続いて、新学習指導要領の目指す内容について、現職の先生方はどのように考え、どのように取り組んでいるのかについて伺いました。鈴木氏は、「金銭教育は、新学習指導要領が目指すものを具現化、体現化していて、既に数十年前から実践されてきたものであると確信しています。本校では、全科目のさまざまな場面で金銭教育的な要素を取り入れています」と語られ、ご自身が取り組んでいる「Market Game」という市場体験型シュミレーションゲームの事例を紹介されました。また、「本校では金融教育的な側面を授業にもっと取り入れていこうという機運が盛り上がっています」と語られました。池田氏は、「電子マネーの利用やスマートフォン決済の普及で、お金の実態が見えにくくなり、今後、子どもたちがトラブルと無縁ではなくなる可能性があります。生きて働く知識を身につけていくために、選択・判断から始める学びを提案したいと思います。まず、「こんな時自分ならどうする」と考えさせます。そして必要な知識を習得して、課題解決に向けて自分ならどうするか、より良い人生を送るためにどのようなお金の使い方をしていけばいいのか再度、思考・判断・表現させ、学びを深めていくという流れを授業の中に取り入れたいと考えています」と話されました。また、ご自身が中学校で実践をされた家計ゲーム、コンビニエンスストアの経営計画立案、消費者トラブル対応などの授業内容を紹介されました。

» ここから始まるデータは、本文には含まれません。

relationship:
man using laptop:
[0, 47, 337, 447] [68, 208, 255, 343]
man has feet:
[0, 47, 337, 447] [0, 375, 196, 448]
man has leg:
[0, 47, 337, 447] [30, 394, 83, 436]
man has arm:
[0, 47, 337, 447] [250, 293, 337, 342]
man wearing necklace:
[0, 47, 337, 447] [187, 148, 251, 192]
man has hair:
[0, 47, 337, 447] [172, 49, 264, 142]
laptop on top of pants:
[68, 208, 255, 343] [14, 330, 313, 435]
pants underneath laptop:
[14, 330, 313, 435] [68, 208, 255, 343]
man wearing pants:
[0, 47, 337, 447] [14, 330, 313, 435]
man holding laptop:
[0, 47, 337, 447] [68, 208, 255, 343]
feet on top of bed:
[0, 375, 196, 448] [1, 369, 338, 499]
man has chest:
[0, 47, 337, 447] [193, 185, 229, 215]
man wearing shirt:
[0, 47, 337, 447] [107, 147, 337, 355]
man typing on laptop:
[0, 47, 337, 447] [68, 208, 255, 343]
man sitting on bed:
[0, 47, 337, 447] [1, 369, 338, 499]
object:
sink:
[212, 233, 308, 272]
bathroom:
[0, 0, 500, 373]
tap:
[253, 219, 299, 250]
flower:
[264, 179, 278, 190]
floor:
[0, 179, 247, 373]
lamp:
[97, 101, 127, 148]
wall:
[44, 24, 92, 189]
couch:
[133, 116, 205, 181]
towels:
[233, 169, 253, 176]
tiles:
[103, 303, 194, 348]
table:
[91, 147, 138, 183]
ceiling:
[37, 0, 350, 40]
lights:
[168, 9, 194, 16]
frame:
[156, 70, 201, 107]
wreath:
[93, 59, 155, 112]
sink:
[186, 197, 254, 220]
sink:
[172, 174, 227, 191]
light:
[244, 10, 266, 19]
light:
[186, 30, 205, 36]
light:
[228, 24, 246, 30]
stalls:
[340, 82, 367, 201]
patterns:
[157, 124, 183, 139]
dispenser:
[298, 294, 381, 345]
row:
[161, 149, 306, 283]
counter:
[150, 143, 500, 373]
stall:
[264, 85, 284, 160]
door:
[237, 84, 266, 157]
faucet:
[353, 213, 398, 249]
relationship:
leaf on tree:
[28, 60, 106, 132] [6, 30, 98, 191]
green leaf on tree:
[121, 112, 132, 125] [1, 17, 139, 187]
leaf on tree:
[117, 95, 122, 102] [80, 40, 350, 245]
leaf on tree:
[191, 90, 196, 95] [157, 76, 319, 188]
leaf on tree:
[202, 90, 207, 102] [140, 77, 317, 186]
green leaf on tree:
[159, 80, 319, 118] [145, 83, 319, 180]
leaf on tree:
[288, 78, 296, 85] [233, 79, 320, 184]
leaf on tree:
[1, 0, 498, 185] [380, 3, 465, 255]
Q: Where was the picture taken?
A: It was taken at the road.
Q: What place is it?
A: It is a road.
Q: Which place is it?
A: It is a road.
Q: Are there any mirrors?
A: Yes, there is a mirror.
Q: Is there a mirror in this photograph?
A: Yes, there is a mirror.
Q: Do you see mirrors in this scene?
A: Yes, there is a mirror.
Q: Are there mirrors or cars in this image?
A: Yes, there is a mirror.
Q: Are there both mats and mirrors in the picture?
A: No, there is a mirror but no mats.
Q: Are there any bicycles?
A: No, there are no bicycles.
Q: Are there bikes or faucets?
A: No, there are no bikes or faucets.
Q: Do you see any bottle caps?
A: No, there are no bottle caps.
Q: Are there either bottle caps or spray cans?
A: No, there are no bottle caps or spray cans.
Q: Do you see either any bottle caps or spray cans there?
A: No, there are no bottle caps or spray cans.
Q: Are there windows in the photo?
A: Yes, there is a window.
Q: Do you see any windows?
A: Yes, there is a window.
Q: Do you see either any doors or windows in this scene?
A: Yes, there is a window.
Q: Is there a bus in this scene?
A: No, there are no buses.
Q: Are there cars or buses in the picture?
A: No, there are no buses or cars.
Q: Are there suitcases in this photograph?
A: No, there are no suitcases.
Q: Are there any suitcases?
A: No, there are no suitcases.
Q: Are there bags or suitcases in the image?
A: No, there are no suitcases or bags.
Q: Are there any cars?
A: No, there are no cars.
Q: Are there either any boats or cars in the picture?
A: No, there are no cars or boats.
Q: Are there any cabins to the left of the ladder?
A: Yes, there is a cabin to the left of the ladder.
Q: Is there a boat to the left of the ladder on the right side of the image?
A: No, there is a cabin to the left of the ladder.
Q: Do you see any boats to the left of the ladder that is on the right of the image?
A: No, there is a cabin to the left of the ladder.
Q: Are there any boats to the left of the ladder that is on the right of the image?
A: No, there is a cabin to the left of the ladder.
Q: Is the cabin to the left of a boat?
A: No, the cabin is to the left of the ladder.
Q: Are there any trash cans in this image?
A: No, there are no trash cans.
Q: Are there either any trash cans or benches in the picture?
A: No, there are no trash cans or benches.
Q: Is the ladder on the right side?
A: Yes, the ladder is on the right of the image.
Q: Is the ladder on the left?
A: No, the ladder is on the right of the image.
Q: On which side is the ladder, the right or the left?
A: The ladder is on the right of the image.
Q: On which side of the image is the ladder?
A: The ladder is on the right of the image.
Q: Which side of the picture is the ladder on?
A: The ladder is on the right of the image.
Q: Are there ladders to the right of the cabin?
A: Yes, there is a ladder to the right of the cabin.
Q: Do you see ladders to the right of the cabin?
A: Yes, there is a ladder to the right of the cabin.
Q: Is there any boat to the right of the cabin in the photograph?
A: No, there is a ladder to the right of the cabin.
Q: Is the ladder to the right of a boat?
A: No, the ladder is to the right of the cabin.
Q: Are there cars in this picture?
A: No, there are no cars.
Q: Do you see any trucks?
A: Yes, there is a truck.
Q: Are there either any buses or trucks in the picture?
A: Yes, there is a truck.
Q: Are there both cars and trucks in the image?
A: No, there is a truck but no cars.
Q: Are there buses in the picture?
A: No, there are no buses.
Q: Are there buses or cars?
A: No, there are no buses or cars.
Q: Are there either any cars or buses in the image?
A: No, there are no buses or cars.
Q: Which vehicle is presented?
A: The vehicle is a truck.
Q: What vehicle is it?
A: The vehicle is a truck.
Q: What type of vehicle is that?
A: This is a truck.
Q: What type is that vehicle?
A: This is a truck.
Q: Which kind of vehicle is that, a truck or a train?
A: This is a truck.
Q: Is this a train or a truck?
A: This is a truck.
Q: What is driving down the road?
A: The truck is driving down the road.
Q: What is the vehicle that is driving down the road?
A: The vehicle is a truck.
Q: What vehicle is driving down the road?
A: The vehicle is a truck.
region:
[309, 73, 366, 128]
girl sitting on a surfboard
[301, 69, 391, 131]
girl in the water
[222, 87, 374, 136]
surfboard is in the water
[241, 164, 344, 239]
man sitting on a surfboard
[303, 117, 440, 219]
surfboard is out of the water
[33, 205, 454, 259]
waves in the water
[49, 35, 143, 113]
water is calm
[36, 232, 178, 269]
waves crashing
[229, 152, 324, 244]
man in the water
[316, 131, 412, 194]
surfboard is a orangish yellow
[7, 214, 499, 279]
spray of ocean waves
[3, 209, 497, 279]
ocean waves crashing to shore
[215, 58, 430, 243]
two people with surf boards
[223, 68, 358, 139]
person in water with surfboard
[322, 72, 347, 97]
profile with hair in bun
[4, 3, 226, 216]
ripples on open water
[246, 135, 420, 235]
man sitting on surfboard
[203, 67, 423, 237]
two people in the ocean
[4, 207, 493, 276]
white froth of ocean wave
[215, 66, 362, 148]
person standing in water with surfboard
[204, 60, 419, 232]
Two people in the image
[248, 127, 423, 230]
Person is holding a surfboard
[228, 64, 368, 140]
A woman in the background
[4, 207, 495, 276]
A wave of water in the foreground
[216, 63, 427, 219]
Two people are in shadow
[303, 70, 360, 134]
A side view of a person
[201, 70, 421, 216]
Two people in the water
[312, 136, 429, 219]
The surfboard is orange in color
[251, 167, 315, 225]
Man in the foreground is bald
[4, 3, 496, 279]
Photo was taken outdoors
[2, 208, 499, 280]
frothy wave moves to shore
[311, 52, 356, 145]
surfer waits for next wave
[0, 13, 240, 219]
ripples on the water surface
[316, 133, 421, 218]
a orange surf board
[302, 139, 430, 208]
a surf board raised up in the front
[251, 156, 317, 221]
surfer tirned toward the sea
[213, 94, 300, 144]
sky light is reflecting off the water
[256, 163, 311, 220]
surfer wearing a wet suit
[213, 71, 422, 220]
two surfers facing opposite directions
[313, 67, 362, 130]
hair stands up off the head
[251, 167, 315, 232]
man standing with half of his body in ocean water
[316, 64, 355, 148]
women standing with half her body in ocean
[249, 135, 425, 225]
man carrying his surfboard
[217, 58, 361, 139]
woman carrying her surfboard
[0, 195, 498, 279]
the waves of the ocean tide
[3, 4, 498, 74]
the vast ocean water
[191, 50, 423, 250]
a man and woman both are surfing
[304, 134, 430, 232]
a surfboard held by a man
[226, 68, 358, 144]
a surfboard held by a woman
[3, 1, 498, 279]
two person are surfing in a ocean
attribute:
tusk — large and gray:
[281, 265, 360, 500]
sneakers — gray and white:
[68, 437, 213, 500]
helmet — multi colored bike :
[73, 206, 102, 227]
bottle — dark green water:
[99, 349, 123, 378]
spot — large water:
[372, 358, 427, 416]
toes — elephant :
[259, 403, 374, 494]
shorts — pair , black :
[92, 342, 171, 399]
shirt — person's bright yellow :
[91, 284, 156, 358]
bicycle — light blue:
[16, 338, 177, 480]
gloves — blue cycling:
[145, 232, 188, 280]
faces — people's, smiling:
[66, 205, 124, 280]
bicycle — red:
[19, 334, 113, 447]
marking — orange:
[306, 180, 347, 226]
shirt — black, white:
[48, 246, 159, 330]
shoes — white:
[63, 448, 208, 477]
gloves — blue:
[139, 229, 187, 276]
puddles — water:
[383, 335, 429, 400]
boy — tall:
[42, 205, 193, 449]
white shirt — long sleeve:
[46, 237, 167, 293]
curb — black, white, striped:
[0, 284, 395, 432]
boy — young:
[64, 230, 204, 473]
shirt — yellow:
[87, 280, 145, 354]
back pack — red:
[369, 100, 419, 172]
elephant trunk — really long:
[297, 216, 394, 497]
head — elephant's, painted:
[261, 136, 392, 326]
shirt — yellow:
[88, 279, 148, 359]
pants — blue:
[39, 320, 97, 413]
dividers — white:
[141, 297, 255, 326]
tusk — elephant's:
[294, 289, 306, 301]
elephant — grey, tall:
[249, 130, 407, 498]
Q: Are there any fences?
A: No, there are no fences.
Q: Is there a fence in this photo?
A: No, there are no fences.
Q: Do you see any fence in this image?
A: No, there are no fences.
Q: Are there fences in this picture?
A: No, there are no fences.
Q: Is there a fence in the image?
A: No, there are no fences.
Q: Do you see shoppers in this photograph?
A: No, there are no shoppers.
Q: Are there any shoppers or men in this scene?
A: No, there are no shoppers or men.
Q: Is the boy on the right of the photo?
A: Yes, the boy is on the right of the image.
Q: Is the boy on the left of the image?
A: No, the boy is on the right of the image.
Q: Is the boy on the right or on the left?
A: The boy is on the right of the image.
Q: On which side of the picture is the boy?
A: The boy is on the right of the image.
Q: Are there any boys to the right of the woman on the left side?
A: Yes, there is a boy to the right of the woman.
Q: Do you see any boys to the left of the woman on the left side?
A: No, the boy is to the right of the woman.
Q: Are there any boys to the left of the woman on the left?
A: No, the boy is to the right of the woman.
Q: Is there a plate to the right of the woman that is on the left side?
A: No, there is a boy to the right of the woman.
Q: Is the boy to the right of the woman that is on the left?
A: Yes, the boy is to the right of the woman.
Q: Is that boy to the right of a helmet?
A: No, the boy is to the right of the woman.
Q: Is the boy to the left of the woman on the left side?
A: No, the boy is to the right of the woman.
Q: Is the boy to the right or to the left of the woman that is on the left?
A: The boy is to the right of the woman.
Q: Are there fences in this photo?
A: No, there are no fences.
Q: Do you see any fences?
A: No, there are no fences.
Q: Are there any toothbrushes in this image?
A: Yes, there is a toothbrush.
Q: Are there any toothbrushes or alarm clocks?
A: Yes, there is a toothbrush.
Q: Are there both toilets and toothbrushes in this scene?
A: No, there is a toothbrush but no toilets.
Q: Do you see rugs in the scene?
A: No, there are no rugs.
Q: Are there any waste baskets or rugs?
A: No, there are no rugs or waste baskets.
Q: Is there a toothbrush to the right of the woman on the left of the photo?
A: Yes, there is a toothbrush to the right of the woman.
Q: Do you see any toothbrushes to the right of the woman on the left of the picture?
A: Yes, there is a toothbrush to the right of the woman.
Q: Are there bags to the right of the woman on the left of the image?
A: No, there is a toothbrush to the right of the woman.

鈴木氏、池田氏の発言に対して、樋口氏は、「さまざまなゲーム性のある教材を金融教育に取り入れたり、主体的・対話的な学びをしている実践がよくわかりました。知識・技能と思考力・判断力はスパイラル状に高まっていくものだという点を改めて理解できました。もっとも、一番のポイントは、鈴木先生、池田先生の実践は、学習指導要領を礎にしていることだと思います。金融教育のこれからの在り方を考えた時に、理想的な、このような授業ができたら良いなというものを、本日ご参加の先生方の頭の中にインプットしていただけたのではないでしょうか」と述べられました。
2022年4月からの成年年齢引き下げに向けて、小・中学校においてどのような対応が必要かという点について、池田氏から「中学校の先生方もかなり関心を高めており、クーリング・オフなどの消費者教育にも力を入れているところです」との発言がありました。樋口氏は、「鈴木先生、池田先生のお話からもわかるように、金融教育は、租税教育、法教育、主権者教育、消費者教育にも繋がります。お金を媒介として個人と社会が繋がっているからです。自立した消費者を育成することは、単に詐欺に引っかからないだけでなく、消費行動を通してより良い社会をつくっていく、より良い人生を切り開いていく子どもたちを育成するということです。そのためには、主体的・対話的で深い学びを通して、子どもたちに思考力・判断力・表現力、知識・技能を一体的に身につけさせていくことが必要と考えらえます。これらを先生方が一人でやるのは大変なことですので、外部機関や行政機関等との連携を進めることが大事だと思います」と述べられました。
最後に、本日お集まりの先生方へのメッセージをいただきました。樋口氏は、「先生方は今、18歳で大人になる子どもたちを育てている、その基盤づくりに直面しています。社会に送り出していく子どもたちに必要な力を身につけさせ、自信をもって送り出していただきたいと思います」と話されました。池田氏は、「社会科は、消費者教育、主権者教育、金融教育、防災教育など社会の変化に素早く対応する必要があります。社会科は、社会をより良くする教科であると信じて、これからも指導を続けていきたいと思います」と語られました。鈴木氏は、「小学生の子どもたちに本気で働く大人の姿をもっと見せたいと思っています。小学校でもインターン制度を取り入れた授業をやりたいと思っています。人間性の高い小学生を育て、中学校、高等学校の先生とも協力して、さらに金融教育に繋げていければと良いなと思っています」と結ばれました。